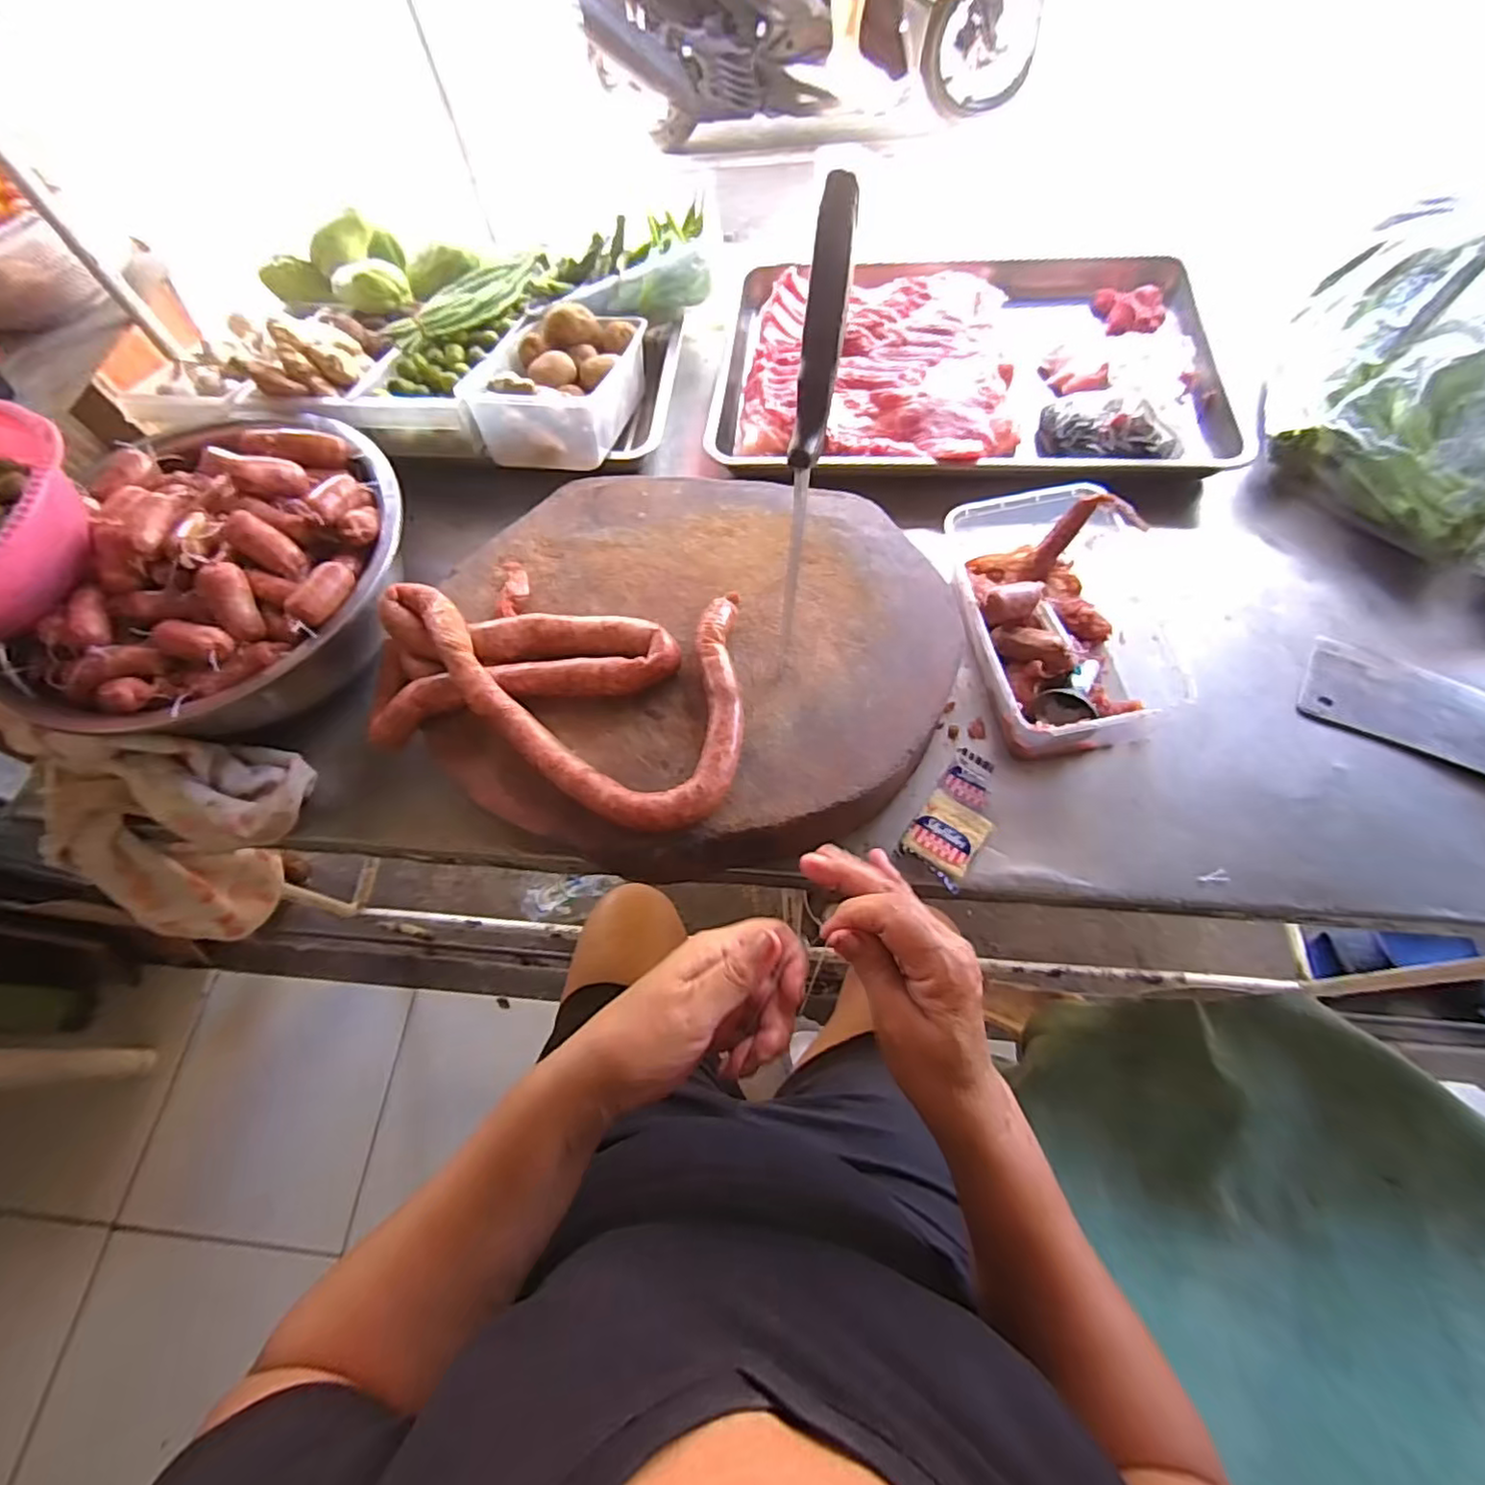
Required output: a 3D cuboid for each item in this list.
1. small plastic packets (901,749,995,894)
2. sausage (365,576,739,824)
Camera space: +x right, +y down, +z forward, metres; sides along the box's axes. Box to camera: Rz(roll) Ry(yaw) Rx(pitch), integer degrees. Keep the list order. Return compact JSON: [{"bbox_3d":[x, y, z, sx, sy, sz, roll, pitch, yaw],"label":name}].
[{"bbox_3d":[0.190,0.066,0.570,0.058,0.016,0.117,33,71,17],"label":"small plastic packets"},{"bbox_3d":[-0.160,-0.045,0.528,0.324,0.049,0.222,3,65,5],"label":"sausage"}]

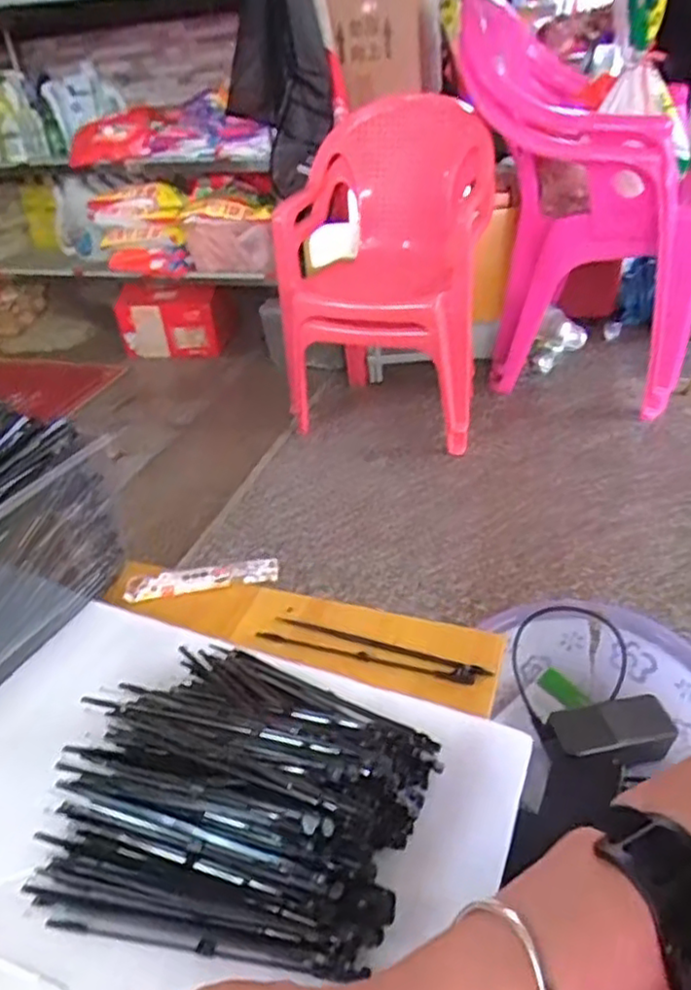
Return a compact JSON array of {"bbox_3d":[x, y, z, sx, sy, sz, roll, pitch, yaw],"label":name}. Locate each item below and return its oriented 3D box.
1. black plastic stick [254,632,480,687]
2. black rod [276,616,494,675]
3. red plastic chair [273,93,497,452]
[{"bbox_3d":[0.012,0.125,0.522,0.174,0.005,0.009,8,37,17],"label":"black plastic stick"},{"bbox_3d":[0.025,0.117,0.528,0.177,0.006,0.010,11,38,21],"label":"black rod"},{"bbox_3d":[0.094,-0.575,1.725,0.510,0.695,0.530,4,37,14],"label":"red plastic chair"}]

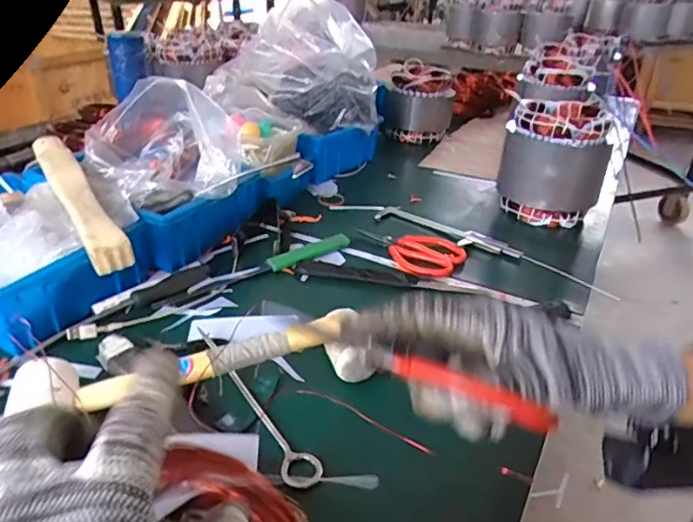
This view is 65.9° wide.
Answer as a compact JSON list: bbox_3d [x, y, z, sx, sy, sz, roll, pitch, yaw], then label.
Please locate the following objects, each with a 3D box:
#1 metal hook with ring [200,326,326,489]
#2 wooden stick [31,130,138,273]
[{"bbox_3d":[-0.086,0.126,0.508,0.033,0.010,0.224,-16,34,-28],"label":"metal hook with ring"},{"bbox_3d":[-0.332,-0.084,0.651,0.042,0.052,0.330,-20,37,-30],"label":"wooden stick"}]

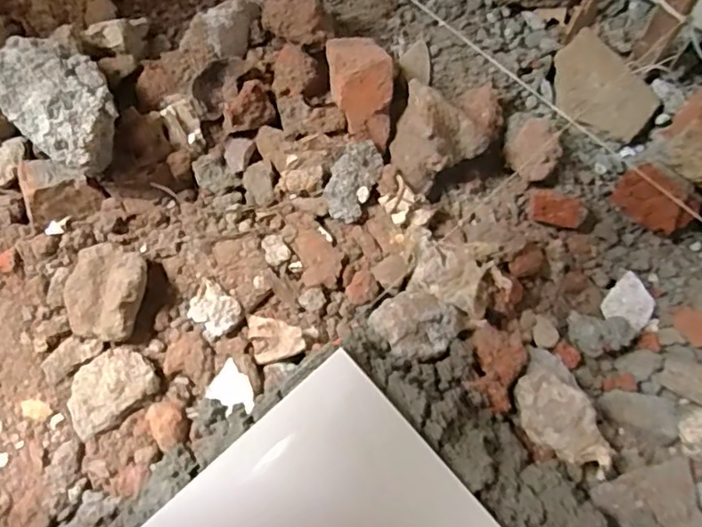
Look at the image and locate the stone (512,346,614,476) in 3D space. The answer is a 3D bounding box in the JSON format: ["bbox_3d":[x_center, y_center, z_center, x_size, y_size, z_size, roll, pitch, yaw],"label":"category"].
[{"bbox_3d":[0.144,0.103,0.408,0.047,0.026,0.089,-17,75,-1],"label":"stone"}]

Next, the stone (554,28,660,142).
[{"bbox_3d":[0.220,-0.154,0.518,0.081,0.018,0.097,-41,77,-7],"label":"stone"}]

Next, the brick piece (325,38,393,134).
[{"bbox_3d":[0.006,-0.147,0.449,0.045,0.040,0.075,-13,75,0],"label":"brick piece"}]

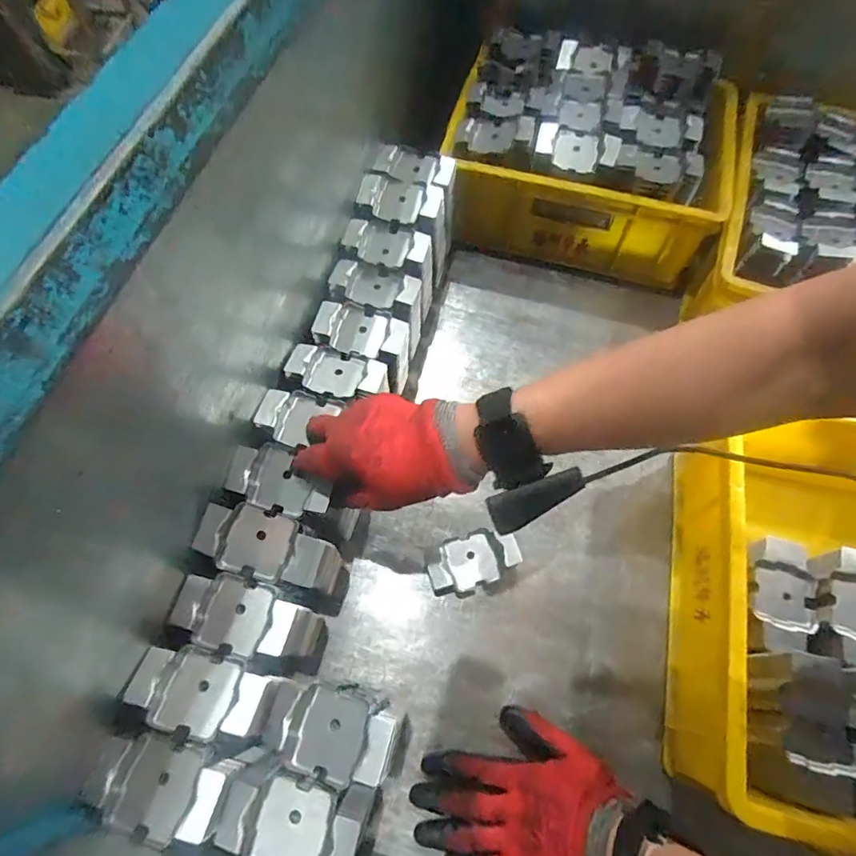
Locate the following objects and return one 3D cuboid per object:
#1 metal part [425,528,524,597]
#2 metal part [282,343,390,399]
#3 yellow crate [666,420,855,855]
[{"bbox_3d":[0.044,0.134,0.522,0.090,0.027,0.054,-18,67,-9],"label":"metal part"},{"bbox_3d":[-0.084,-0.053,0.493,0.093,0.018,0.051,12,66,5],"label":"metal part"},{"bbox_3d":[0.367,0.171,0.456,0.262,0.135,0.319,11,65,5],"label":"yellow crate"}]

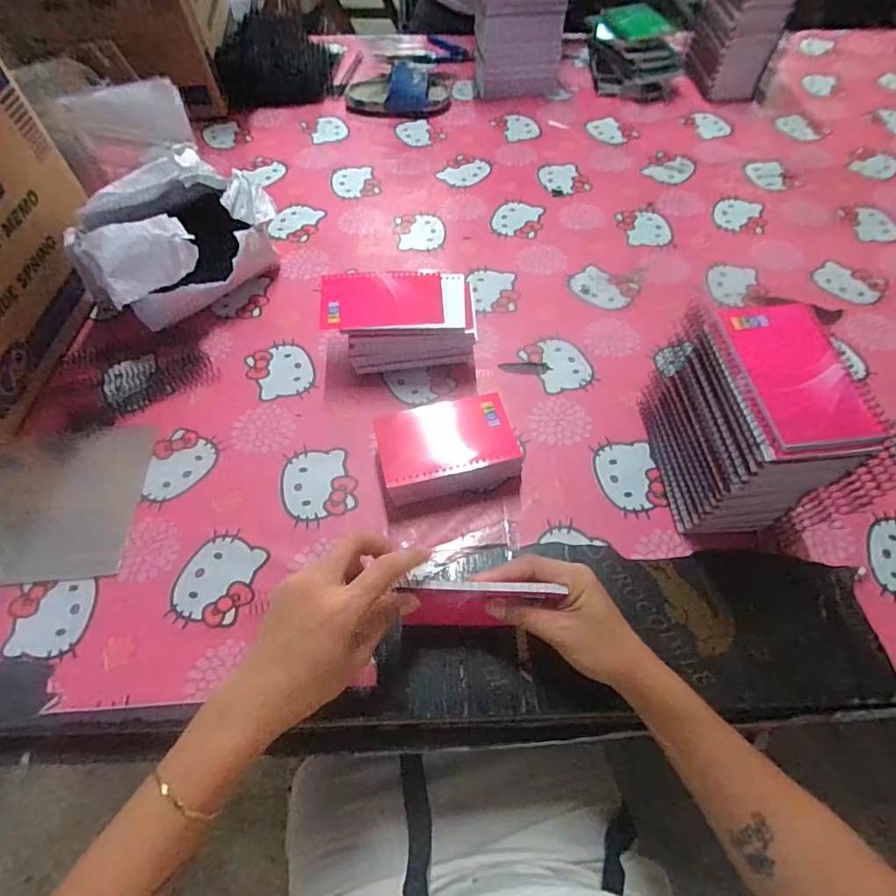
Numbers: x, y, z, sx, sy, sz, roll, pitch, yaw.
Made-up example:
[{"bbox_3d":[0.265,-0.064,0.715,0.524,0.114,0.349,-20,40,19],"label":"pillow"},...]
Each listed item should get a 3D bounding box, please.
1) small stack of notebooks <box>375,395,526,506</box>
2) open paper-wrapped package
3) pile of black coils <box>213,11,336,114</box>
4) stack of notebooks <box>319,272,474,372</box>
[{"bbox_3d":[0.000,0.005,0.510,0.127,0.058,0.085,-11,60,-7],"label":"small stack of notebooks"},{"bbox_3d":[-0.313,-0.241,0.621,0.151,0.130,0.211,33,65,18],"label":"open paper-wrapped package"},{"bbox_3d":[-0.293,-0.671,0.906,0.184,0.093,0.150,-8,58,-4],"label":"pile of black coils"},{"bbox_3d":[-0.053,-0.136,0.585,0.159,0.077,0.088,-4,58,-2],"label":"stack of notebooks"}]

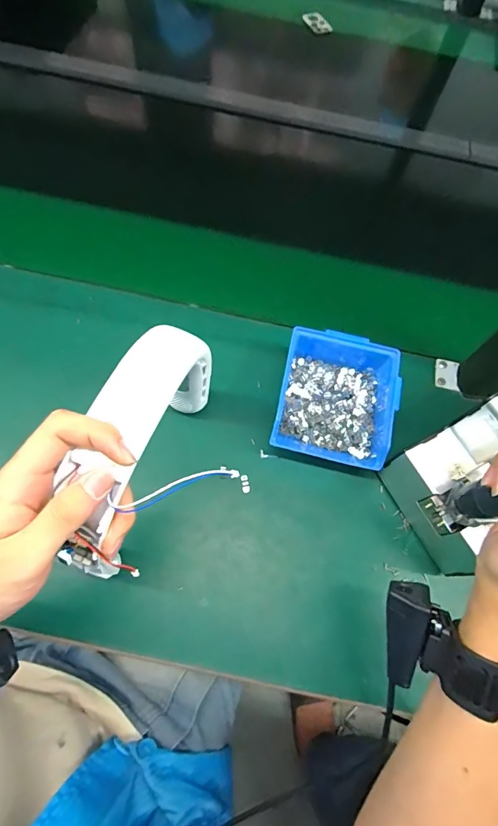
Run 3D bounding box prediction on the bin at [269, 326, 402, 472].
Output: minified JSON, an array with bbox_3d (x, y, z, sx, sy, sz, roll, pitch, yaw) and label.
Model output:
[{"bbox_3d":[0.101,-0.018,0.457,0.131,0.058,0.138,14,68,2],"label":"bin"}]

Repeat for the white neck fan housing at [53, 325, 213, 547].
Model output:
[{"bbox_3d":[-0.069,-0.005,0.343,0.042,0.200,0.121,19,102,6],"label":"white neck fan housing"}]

(Work task)
Show every line of the material that includes the string "following".

(Answer to the exercise)
Please locate the following objects, each with a 3D box:
Locate the following objects and return one 3D cuboid per object:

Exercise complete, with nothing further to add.